One in 12 chronic kidney disease (CKD) patients experience a rapid decline in estimated glomerular filtration rate (eGFR) during the 3 months prior to hemodialysis (HD) initiation, and this decline is associated with an increased risk of early death.
“Our study has important clinical and public health implications,” Raymond K. Hsu, MD, MAS, of the University of California, San Francisco, and colleagues wrote in the American Journal of Kidney Diseases. “If treating nephrologists are able to identify 1 or more predialysis eGFR values > 30 mL/min/1.73 m2 prior to the 3 months before hemodialysis therapy initiation and recognize this pattern of abrupt decline, they may be able to infer a higher risk for early death for individual patients.” Such information would allow clinicians to increase the frequency of patient visits and guide care discussions.
For the study, Dr. Hsu and colleagues followed 661 men and women with mild to moderate CKD from the Chronic Renal Insufficiency Cohort (CRIC) during the critical time period prior to HD initiation and a year or more afterwards. Results showed that 56 patients, or 1 in 12, had an abrupt predialysis decline in kidney function and 69 died within 1 year of starting HD.

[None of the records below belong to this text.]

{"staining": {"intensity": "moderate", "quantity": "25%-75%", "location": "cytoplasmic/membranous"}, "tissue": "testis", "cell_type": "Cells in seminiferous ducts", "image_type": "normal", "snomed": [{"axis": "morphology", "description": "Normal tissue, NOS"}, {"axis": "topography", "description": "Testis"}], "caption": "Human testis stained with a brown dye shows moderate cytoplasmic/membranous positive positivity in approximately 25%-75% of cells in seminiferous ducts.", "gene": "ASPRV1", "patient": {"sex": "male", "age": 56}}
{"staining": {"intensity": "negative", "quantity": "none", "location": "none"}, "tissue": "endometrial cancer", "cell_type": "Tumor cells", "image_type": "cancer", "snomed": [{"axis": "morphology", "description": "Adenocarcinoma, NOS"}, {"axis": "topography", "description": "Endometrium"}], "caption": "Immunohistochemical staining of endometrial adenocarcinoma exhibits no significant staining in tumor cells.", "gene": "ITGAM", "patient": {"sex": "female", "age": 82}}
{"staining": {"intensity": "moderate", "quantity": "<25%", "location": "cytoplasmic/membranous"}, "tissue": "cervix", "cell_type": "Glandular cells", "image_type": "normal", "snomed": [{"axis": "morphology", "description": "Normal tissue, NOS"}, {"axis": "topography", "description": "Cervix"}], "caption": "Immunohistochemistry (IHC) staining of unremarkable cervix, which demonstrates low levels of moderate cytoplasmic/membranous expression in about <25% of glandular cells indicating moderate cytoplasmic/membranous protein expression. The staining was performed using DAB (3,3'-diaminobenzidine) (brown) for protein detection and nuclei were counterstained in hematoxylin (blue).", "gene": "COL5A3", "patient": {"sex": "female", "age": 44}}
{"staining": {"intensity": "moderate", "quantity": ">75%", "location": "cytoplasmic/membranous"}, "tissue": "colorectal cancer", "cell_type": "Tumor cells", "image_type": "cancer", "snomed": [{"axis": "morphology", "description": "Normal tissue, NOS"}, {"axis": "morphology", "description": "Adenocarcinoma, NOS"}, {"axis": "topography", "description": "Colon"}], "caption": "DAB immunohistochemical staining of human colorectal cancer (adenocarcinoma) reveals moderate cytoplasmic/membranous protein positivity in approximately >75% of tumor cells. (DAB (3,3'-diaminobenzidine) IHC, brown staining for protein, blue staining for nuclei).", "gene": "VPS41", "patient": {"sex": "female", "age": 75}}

Rapid kidney function loss in the 3 months prior to HD was associated with a 3-fold higher risk for all-cause mortality within the first year of end stage renal disease (ESRD). The investigators adjusted for important demographic factors, cardiovascular disease, diabetes, and cancer. Proteinuria and other key clinical parameters did not differ between patients with and without abrupt decline.
The results are consistent with previous studies that have found a significant minority of patients experience an abrupt transition to HD-dependent ESRD. For example, a study of veterans published by O’Hare et al in the same journal (2012;59:513-522) found that patients with the most rapid decline of kidney function before ESRD had a 2.34-fold increased risk of death within 6 months of HD.
Dr. Hsu and colleagues believe that abrupt decline close to HD initiation matters more than eGFR slope. As for possible reasons for death soon after HD transition, they suggest patients may be less prepared for renal replacement therapy and more likely to rely on dialysis catheters.
The researchers acknowledged certain study limitations, such as use of yearly eGFR to predict eGFR at or above 30 mL/min/1.73 m2 at the 3-month mark prior to HD. They also lacked data to identify the causes of abrupt transition, including whether HD initiation was due to emergency. Further investigation is needed to better understand the causes of abrupt transition to HD and to plan interventions that may slow or prevent decline and improve survival.